DR videoconferencing: ­fitting the forum to COVID-19

Brian R Jerome, BridgeTower Media Newswires

The COVID-19 virus is affecting everyone both personally and professionally. As of this writing, courts and many borders are closed, travel has been severely restricted, and even physical contact with one another is discouraged (i.e., social distancing).

All attorneys are now challenged with how to best represent their clients in this rapidly-evolving environment.

Dispute resolution professionals must now coordinate all of our communication and technical options to continue to deliver the best possible support to the legal community and other clients.
Though online dispute resolution — or ODR — typically has not been the most preferred method of solution delivery, the current state of crisis simply demands it.

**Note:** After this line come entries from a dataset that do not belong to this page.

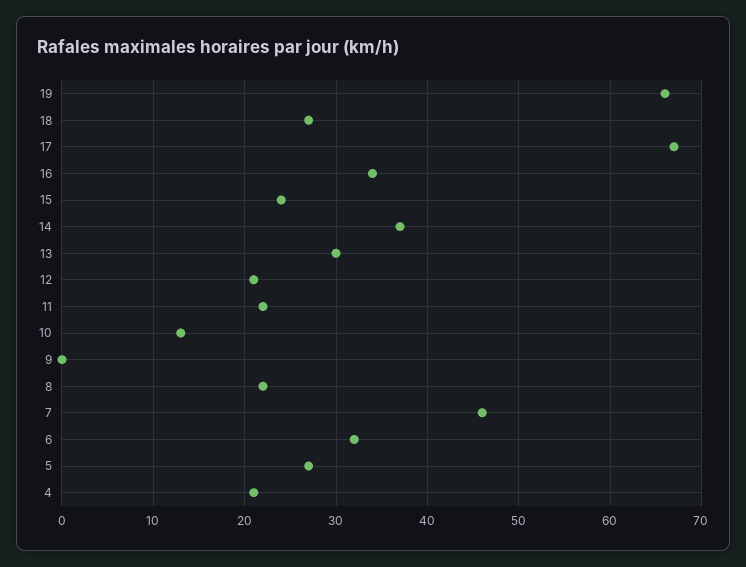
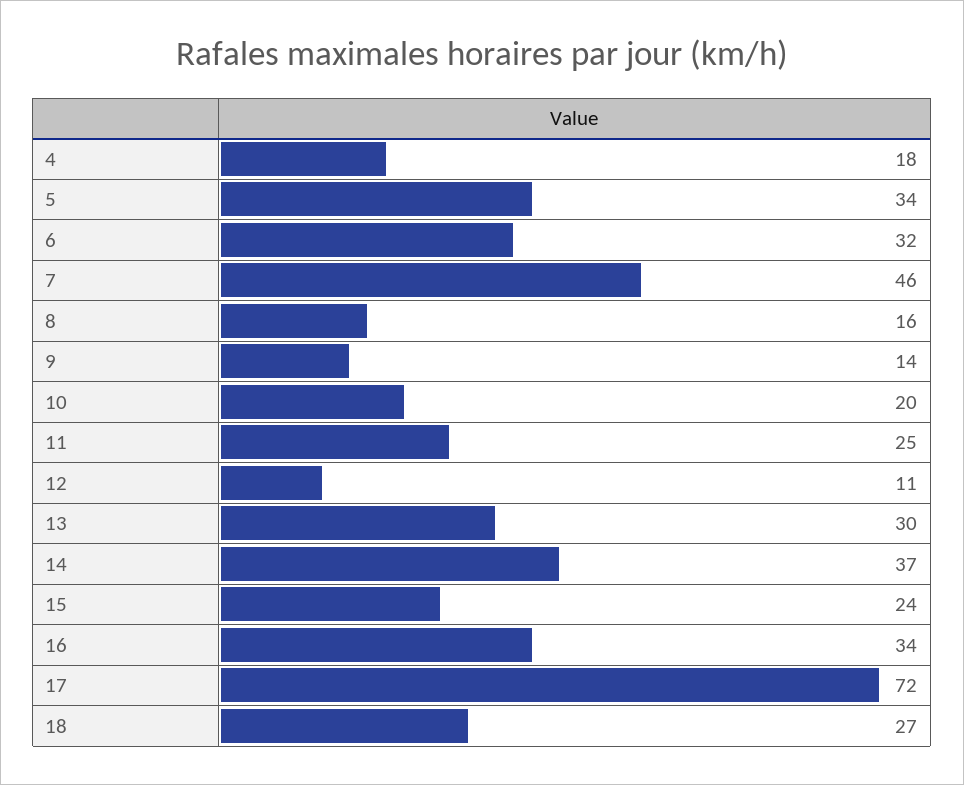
  {
-   "19": 66,
    "18": 27,
-   "17": 67,
+   "17": 72,
    "16": 34,
    "15": 24,
    "14": 37,
    "13": 30,
-   "12": 21,
+   "12": 11,
-   "11": 22,
+   "11": 25,
-   "10": 13,
+   "10": 20,
-   "9": 0,
+   "9": 14,
-   "8": 22,
+   "8": 16,
    "7": 46,
    "6": 32,
-   "5": 27,
+   "5": 34,
-   "4": 21
+   "4": 18
  }

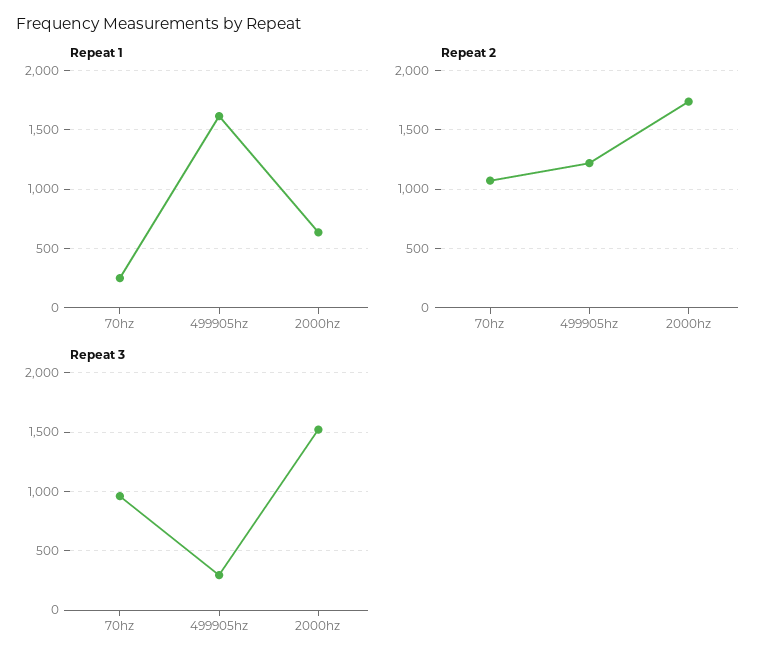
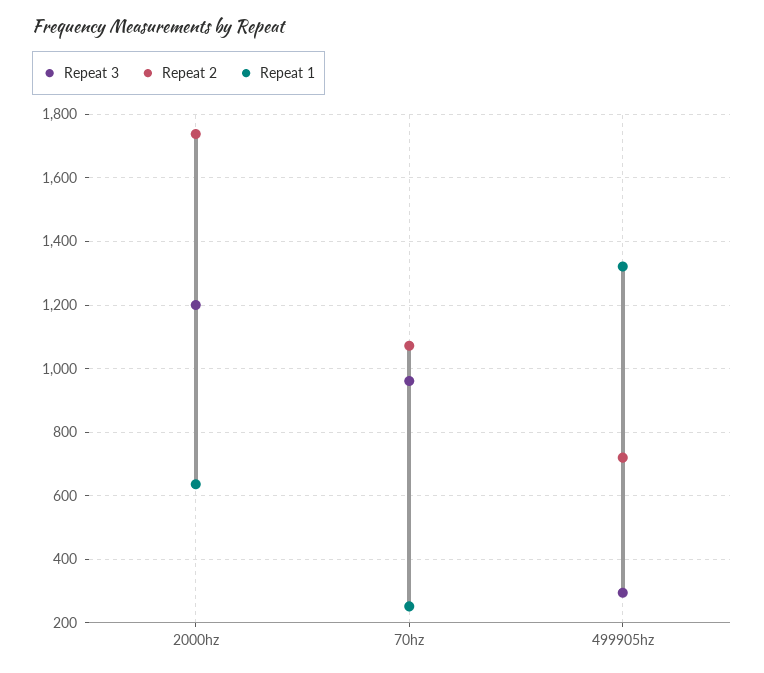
  {
    "Repeat 1": {
      "70hz": 260,
-     "499905hz": 1600,
+     "499905hz": 1320,
      "2000hz": 640
    },
    "Repeat 2": {
      "70hz": 1080,
-     "499905hz": 1200,
+     "499905hz": 720,
      "2000hz": 1740
    },
    "Repeat 3": {
      "70hz": 960,
      "499905hz": 300,
-     "2000hz": 1500
+     "2000hz": 1200
    }
  }

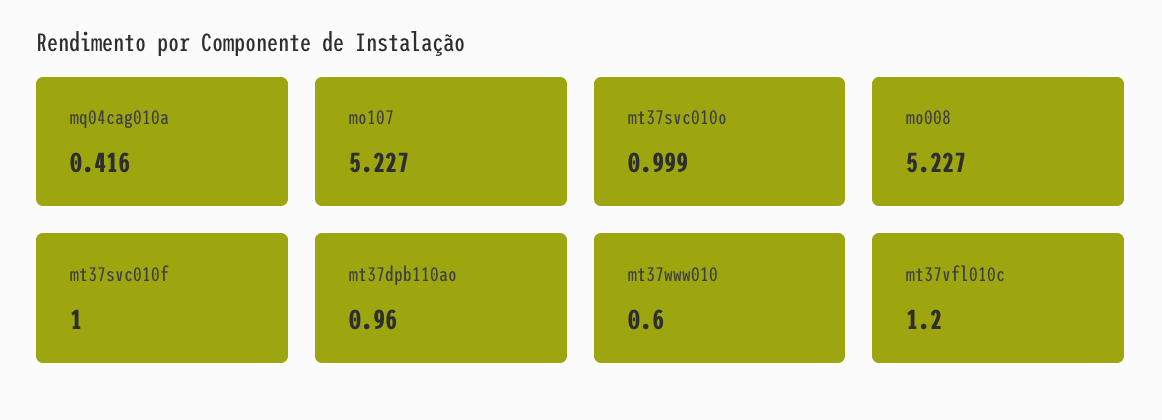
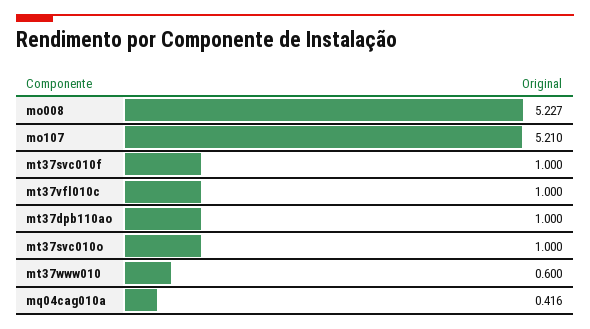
  {
    "mq04cag010a": 0.416,
-   "mo107": 5.227,
+   "mo107": 5.21,
-   "mt37svc010o": 0.999,
+   "mt37svc010o": 1,
    "mo008": 5.227,
    "mt37svc010f": 1,
-   "mt37dpb110ao": 0.96,
+   "mt37dpb110ao": 1,
    "mt37www010": 0.6,
-   "mt37vfl010c": 1.2
+   "mt37vfl010c": 1
  }

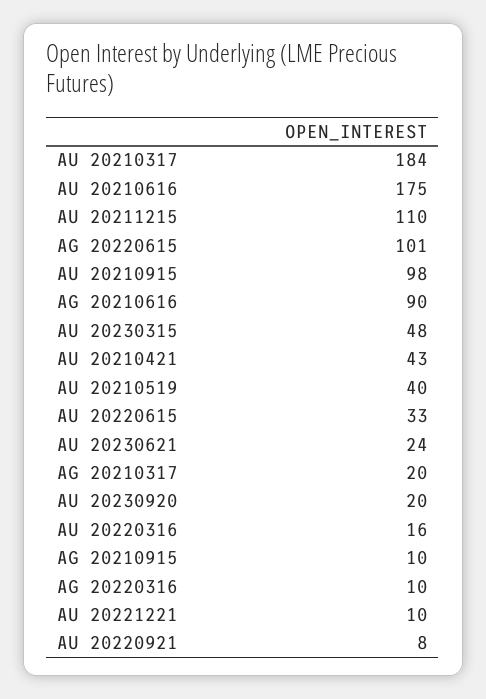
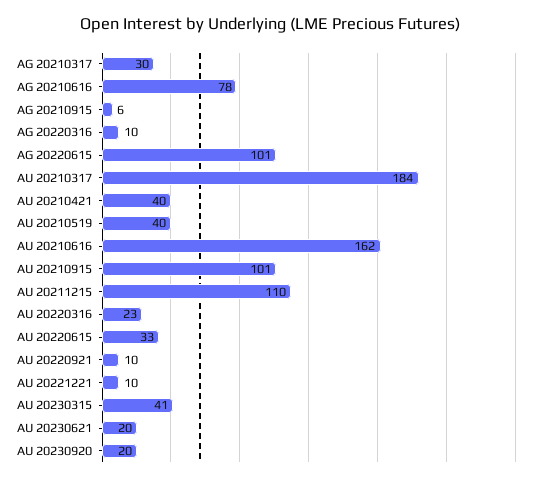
  {
    "AU 20210317": 184,
-   "AU 20210616": 175,
+   "AU 20210616": 162,
    "AU 20211215": 110,
    "AG 20220615": 101,
-   "AU 20210915": 98,
+   "AU 20210915": 101,
-   "AG 20210616": 90,
+   "AG 20210616": 78,
-   "AU 20230315": 48,
+   "AU 20230315": 41,
-   "AU 20210421": 43,
+   "AU 20210421": 40,
    "AU 20210519": 40,
    "AU 20220615": 33,
-   "AU 20230621": 24,
+   "AU 20230621": 20,
-   "AG 20210317": 20,
+   "AG 20210317": 30,
    "AU 20230920": 20,
-   "AU 20220316": 16,
+   "AU 20220316": 23,
-   "AG 20210915": 10,
+   "AG 20210915": 6,
    "AG 20220316": 10,
    "AU 20221221": 10,
-   "AU 20220921": 8
+   "AU 20220921": 10
  }

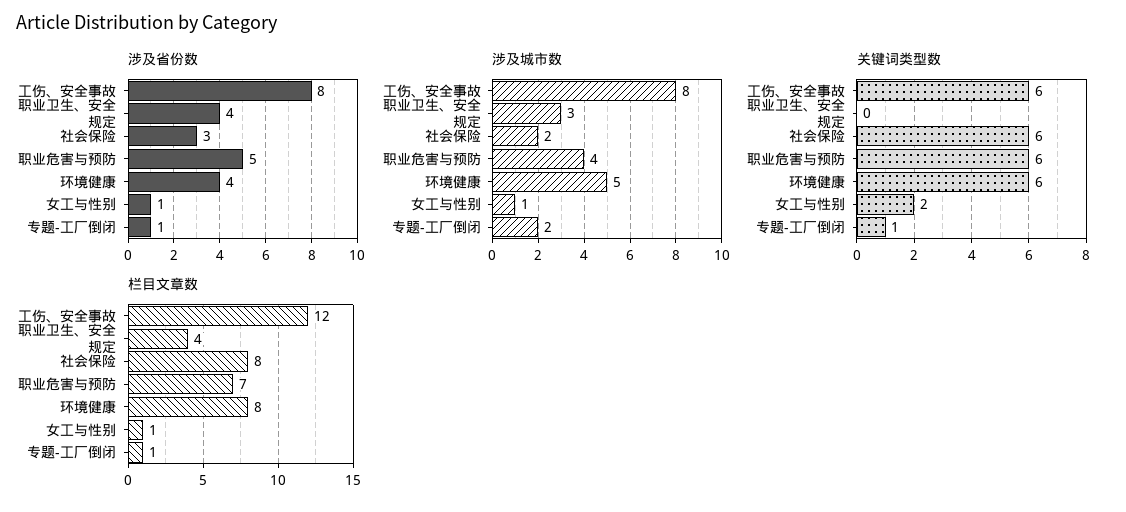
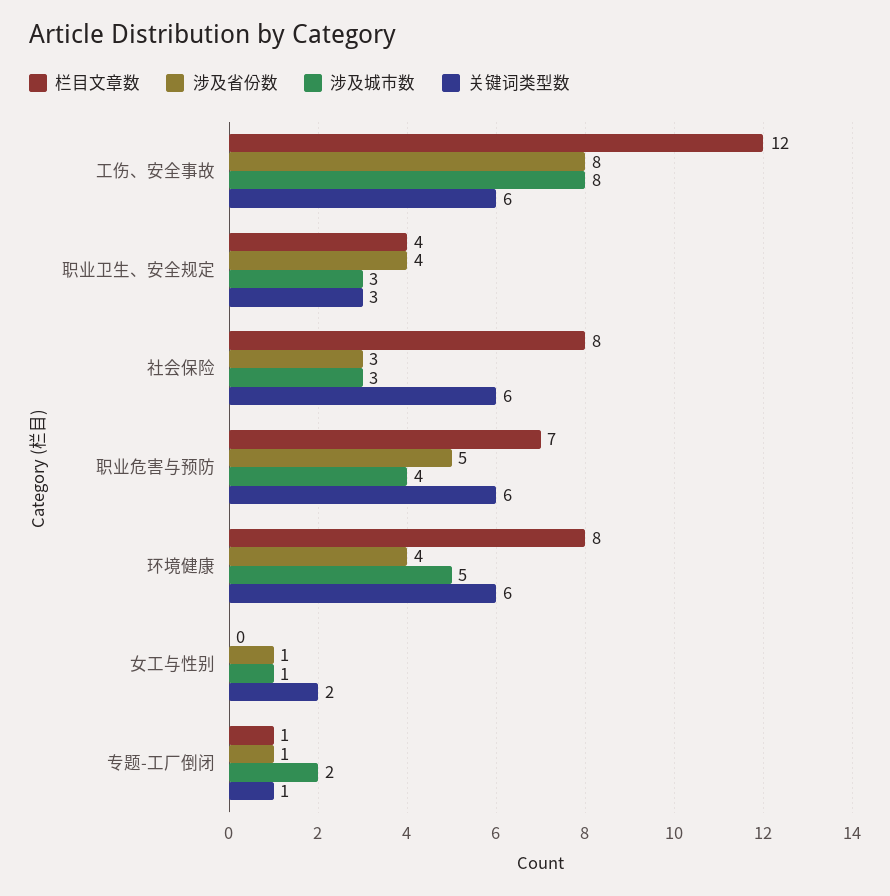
  {
    "涉及省份数": {
      "工伤、安全事故": 8,
      "职业卫生、安全规定": 4,
      "社会保险": 3,
      "职业危害与预防": 5,
      "环境健康": 4,
      "女工与性别": 1,
      "专题-工厂倒闭": 1
    },
    "涉及城市数": {
      "工伤、安全事故": 8,
      "职业卫生、安全规定": 3,
-     "社会保险": 2,
+     "社会保险": 3,
      "职业危害与预防": 4,
      "环境健康": 5,
      "女工与性别": 1,
      "专题-工厂倒闭": 2
    },
    "关键词类型数": {
      "工伤、安全事故": 6,
-     "职业卫生、安全规定": 0,
+     "职业卫生、安全规定": 3,
      "社会保险": 6,
      "职业危害与预防": 6,
      "环境健康": 6,
      "女工与性别": 2,
      "专题-工厂倒闭": 1
    },
    "栏目文章数": {
      "工伤、安全事故": 12,
      "职业卫生、安全规定": 4,
      "社会保险": 8,
      "职业危害与预防": 7,
      "环境健康": 8,
-     "女工与性别": 1,
+     "女工与性别": 0,
      "专题-工厂倒闭": 1
    }
  }

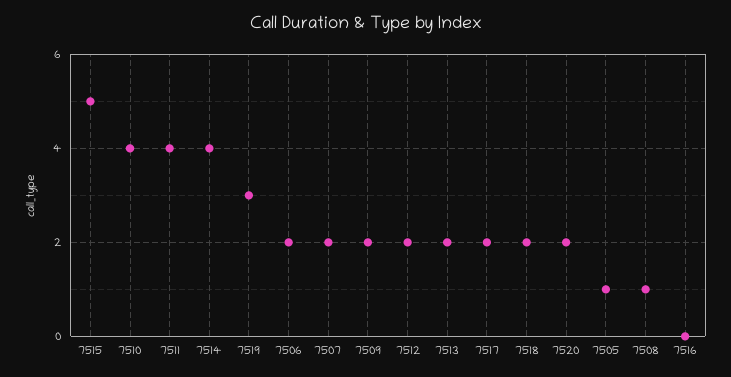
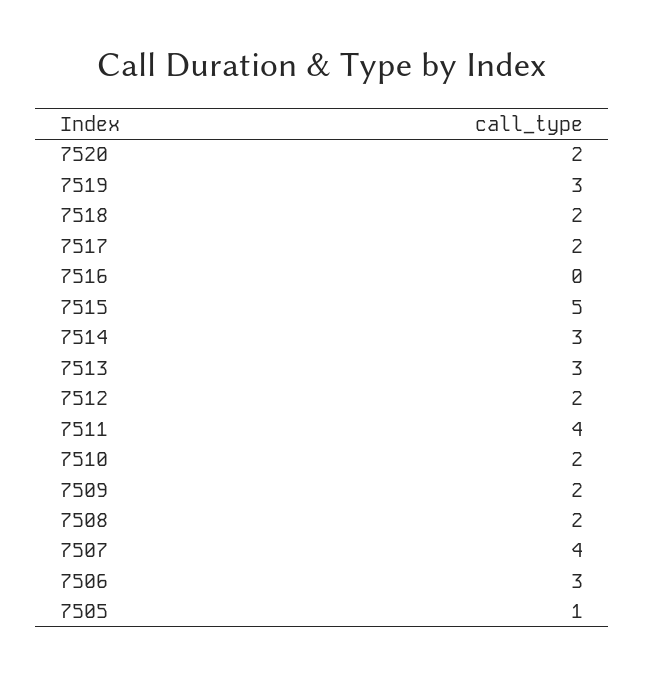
  {
    "7515": 5,
-   "7510": 4,
+   "7510": 2,
    "7511": 4,
-   "7514": 4,
+   "7514": 3,
    "7519": 3,
-   "7506": 2,
+   "7506": 3,
-   "7507": 2,
+   "7507": 4,
    "7509": 2,
    "7512": 2,
-   "7513": 2,
+   "7513": 3,
    "7517": 2,
    "7518": 2,
    "7520": 2,
    "7505": 1,
-   "7508": 1,
+   "7508": 2,
    "7516": 0
  }

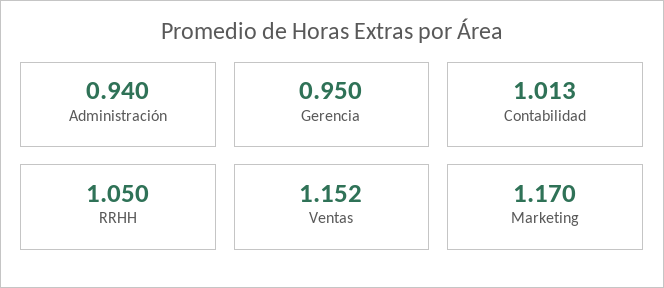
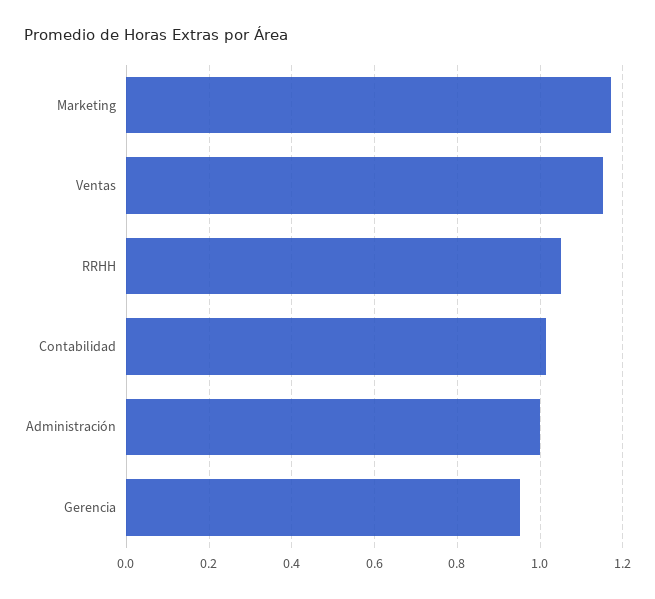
  {
-   "Administración": 0.94,
+   "Administración": 1,
    "Gerencia": 0.95,
    "Contabilidad": 1.013,
    "RRHH": 1.05,
    "Ventas": 1.152,
    "Marketing": 1.17
  }

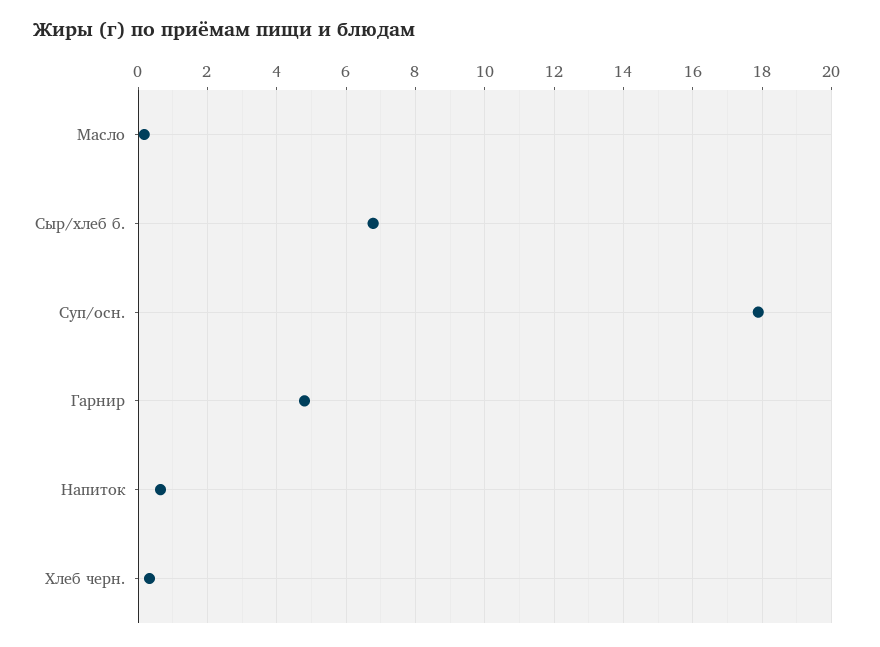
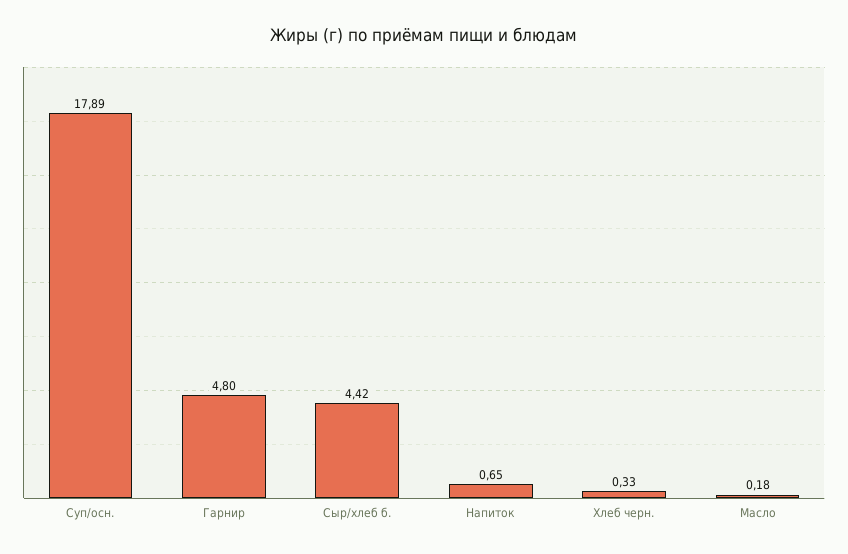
  {
    "Масло": 0.18,
-   "Сыр/хлеб б.": 6.8,
+   "Сыр/хлеб б.": 4.42,
    "Суп/осн.": 17.89,
    "Гарнир": 4.8,
    "Напиток": 0.65,
    "Хлеб черн.": 0.33
  }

Professor Frank E.A. Sander, a Massachusetts DR pioneer, prophetically published in 1994 a groundbreaking article titled “Fitting the Forum to the Fuss.” Twenty-six years later this goal remains the same: We must continue to ask ourselves how the DR industry can fit the forum to the fuss in response to the global pandemic crisis.

In reality and for some time now, DR processes cannot be viewed as simply scheduled face-to-face physical encounters. Rather, from beginning to end, DR providers have been employing a variety of communication methods involving telephone; email; online tools; and, in most cases, the traditional face-to-face session, in which all parties with needed settlement authority and interest participate in person.

Most DR professionals would likely agree that face-to-face physical presence of all interested parties at a mediation session, for example, remains the preferred choice in resolving disputes. The complex dynamics and emotions of participants and the full range of neutrals’ interpersonal skills are perhaps best realized when the parties can reach out and touch each other.

However, DR’s historic reliance on physical meetings has been steadily eroding as ever improving online options, such as videoconferencing, have become more efficient and user friendly.

Many of us have become familiar with and enjoy using programs like Skype and FaceTime in our personal lives. Growing numbers of legal professionals are seeing the advantages of using advanced videoconferencing services such as Zoom or GoToMeeting when a face-to-face meeting is either not possible or not preferred.

COVID-19 has not only nearly paralyzed the court system, but the courts’ ordinary backlog will continue to grow significantly with mandated closings. And many businesses, insurance claims handlers, lawyers and individuals must for the foreseeable future restrict their travel.

Now more than ever it is the DR community that offers a forum to meet these challenges, employing the full array of technological advances, including (but not limited to) videoconferencing to resolve disputes in which all of the parties may not be able to meet face to face.

The cutting-edge technology of today’s videoconferencing affords all parties the opportunity to fully participate from offices, homes and virtually anywhere — simply with phone in hand.
Participants need not go to great costs to participate; all that is needed is a desktop, laptop, iPad or cellphone that has a working camera and microphone. For devices that don’t have a camera, inexpensive clip-ons that plug into the USB port can be purchased online or from retailers. You might ask your DR provider for a trial run using videoconferencing before scheduling your next case.

Innovative DR providers have the facilities and technology to create sessions in which some or even all of the participants cannot attend in person. Software applications such as Zoom, GoToMeeting and others are tailored and administered by the DR provider to seamlessly fit the more traditional processes we all know, such as the joint meeting and private caucuses in mediation. Technology now allows the mediator to conduct advanced shuttle diplomacy, choosing whom they speak to in private and when, even when participants are only doing so online.

While it is the COVID-19 virus bringing videoconferencing to the fore for so many, incorporating videoconferencing in the DR process has significant recognized advantages.

Cost savings has always been a key benefit of DR processes, and incorporating ODR technologies eliminates travel expenses, allows for quicker communications, and provides more flexibility in scheduling. Documents can be easily shared during online sessions, and secure and encrypted document signing can be accomplished, critical, for example, to the all-important execution of a mediation settlement agreement.

Quite frankly, these solutions will keep people in business.

—————

Attorney Brian R. Jerome is founder and CEO of Massachusetts Dispute Resolution Services in Boston and Salem.